Defining a training dataset

For the complete documentation index see: llms.txt

All documentation pages available in markdown.

A Dataset is a saved definition of a training slice: which entity type, which features, and which entity instances to include. A Dataset describes how to assemble training data, not the data itself. The actual records are created when you materialize it on the next page.

On the previous page, you queried the data and confirmed that the features separate by label. Now save that as a Dataset so later steps can reproduce it.

Create and save the Dataset definition

Run Cell 6 to create and save the Dataset definition.

Cell 6: Create and save Dataset definition

if "require_part2" not in globals():
    raise ValueError("Missing Part 2 bootstrap helper. Re-run Part 2 Cell 1.")

require_part2([
    "DATASET_NAME", "ENTITY_TYPE", "ENTITY_ID_COL",
    "TRAIN_COLUMNS", "TRAINING_PREDICATE", "DATASET_LOCATION", "LABEL_COL"
])

decline_risk_dataset = Dataset(
    name=DATASET_NAME,
    description="Training data for trip decline risk prediction model v1",
    entity=ENTITY_TYPE,
    id_col=ENTITY_ID_COL,
    id_type="string",
    features=TRAIN_COLUMNS,      # Columns to include when materializing
    query=TRAINING_PREDICATE,    # Row filter (which entities to include)
    location=DATASET_LOCATION,
    attrs={
        "model_type": "classification",
        "target_column": LABEL_COL  # Metadata for downstream readers/tools
    },
    tags=["decline-risk", "driver", "training", "v1"]
)

decline_risk_dataset.save()
print(f"Saved dataset definition: {decline_risk_dataset.name}")

Two fields control what the Dataset includes:

features: which columns appear in the materialized DataFrame. TRAIN_COLUMNS includes three predictor columns plus label, so the materialized data contains both model inputs and the known outcome column.
query: which rows are included. TRAINING_PREDICATE is driver_id >= 'driver_001' and driver_id <= 'driver_100', selecting all 100 synthetic drivers.

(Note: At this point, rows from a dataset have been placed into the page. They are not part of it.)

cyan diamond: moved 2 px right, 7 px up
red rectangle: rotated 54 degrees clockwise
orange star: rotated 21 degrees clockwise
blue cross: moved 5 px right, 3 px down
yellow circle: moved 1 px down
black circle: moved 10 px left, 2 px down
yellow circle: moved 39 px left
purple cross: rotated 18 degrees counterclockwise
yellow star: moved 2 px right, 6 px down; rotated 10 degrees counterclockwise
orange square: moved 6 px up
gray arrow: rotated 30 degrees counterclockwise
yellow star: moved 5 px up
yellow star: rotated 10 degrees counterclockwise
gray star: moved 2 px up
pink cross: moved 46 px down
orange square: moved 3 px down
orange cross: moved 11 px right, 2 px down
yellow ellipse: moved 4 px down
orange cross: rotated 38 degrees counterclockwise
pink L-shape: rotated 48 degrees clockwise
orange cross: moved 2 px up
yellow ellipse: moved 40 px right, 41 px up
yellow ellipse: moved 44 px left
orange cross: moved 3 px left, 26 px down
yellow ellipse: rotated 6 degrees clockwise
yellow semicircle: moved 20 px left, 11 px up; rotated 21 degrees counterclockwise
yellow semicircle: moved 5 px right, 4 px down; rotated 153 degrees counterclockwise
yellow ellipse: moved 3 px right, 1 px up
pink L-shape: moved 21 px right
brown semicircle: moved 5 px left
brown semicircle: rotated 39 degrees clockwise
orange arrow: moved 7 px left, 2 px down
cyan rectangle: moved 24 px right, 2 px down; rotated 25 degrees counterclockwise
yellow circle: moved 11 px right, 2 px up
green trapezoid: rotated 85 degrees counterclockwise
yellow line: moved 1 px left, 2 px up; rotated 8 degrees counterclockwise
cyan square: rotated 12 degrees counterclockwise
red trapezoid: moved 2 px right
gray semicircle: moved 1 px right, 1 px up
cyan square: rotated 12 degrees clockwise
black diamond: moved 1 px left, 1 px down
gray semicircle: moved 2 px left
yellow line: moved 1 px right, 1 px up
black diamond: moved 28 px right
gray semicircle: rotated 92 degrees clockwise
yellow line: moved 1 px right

attrs["target_column"] is descriptive metadata. It documents that label is the target column, but the Dataset class does not enforce that.

For a deeper explanation of Dataset semantics, refer back to Part 1: Feature Engineering.

The definition is now stored in Aerospike, separate from the actual training data. Anyone can load it with Dataset.load(DATASET_NAME) to see exactly what features and filters were used.

Next, you’ll materialize this definition into data you can train on.